Sunday, December 22, 2013

Giving Birth to an Empty Uterus.

Recently I had been having this issue, not a femergency necessarily, but still a feminine issue I needed to get checked out by the Gyno Doc.  I went.  She checked me out and said, well I didn't find anything, but just to be sure, let's do an ultrasound to have a better look at your woman parts.  So I did.  I had never had one before.  The technician put the gelatinous stuff on my lower belly and expertly placed the blunted wand above my nethers.  And Waaa!  there was my uterus on the screen in front of me, and Waaa!  there were my ovaries too.  My uterus was empty.  My ovaries were... eh, oval.

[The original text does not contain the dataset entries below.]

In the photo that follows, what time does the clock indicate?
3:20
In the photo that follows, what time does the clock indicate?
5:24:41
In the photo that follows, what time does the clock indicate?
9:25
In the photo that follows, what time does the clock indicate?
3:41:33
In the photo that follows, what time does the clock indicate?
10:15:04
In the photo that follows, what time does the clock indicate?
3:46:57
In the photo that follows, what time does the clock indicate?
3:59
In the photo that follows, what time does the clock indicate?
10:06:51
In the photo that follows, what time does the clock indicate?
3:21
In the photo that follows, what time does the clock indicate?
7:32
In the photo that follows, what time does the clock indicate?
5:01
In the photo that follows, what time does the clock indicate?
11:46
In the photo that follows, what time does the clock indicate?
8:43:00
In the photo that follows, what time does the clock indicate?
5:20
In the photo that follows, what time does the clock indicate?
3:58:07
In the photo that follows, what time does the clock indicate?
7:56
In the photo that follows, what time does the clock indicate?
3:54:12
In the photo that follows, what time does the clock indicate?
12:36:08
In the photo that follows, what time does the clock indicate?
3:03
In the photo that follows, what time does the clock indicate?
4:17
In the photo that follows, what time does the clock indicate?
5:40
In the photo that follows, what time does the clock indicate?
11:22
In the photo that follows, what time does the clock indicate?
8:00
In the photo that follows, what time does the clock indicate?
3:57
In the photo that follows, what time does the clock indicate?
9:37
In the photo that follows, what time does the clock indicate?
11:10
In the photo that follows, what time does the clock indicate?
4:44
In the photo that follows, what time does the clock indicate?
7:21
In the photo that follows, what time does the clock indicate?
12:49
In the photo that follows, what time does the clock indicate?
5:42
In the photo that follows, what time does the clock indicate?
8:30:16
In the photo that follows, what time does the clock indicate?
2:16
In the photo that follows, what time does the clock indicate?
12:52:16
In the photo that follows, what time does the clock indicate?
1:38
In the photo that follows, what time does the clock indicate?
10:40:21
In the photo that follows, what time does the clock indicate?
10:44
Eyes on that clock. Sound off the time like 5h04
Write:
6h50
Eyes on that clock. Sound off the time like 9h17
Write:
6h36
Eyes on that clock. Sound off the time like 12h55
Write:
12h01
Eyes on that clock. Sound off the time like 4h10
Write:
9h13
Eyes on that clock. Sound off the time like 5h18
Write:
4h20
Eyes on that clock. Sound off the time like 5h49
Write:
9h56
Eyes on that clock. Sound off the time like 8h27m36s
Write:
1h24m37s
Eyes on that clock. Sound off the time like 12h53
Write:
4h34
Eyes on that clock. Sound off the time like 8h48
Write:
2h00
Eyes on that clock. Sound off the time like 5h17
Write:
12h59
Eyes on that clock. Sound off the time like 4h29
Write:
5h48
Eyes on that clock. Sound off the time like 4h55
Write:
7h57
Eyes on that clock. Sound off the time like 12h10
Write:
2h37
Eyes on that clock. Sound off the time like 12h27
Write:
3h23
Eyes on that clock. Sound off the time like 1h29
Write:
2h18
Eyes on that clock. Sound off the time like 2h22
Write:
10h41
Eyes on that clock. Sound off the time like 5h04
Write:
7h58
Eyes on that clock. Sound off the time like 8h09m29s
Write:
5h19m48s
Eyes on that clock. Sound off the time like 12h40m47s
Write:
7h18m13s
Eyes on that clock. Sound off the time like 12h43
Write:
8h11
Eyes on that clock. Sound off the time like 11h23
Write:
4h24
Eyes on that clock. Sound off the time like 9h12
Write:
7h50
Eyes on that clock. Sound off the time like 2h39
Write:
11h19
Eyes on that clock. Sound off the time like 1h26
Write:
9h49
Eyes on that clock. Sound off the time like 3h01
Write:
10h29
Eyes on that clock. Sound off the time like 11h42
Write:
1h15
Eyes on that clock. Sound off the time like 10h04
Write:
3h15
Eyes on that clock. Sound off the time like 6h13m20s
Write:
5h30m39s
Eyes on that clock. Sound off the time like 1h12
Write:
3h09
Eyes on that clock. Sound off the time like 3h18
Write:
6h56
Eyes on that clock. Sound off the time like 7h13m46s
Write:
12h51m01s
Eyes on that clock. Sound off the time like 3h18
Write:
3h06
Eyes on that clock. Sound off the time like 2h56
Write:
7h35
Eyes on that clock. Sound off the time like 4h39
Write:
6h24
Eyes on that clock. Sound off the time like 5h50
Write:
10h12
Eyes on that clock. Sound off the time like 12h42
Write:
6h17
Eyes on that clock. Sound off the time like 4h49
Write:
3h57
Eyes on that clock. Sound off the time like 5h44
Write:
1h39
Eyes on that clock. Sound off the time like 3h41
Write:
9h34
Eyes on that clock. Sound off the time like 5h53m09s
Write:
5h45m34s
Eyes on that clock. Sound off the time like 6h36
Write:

Hi You, its Us!, Uterus and Oval Ovaries sang in chorus as they stared back at me.

They looked okay, the radiant technician noted, nothing alarming here.  Thank the Lord.

I sort of pranced out of the doctor's office glad to have that over, deeply grateful for the good news, and deeply grateful to still have some medical insurance.  As the week proceeded, however, the vision of my empty uterus began to plague me.  Popping up in my thoughts.  A vision in the back of my head.  There is something profound about seeing that at 37 years old.  My feelings and ideas are still inchoate, but there is something really rich and melancholy about it.  I am yet unable to articulate what is going on with me about it.

So I began painting... Uterus and Oval Ovaries are me and I am them.

"Empty Uterus"



So far its called Empty Uterus.  But I'm not done, and maybe it should be called Empty Uterus, Full Life.  I don't know yet.

3 comments:

  1. Helloooo in there! Ah, the nether regions, they do cause consternation.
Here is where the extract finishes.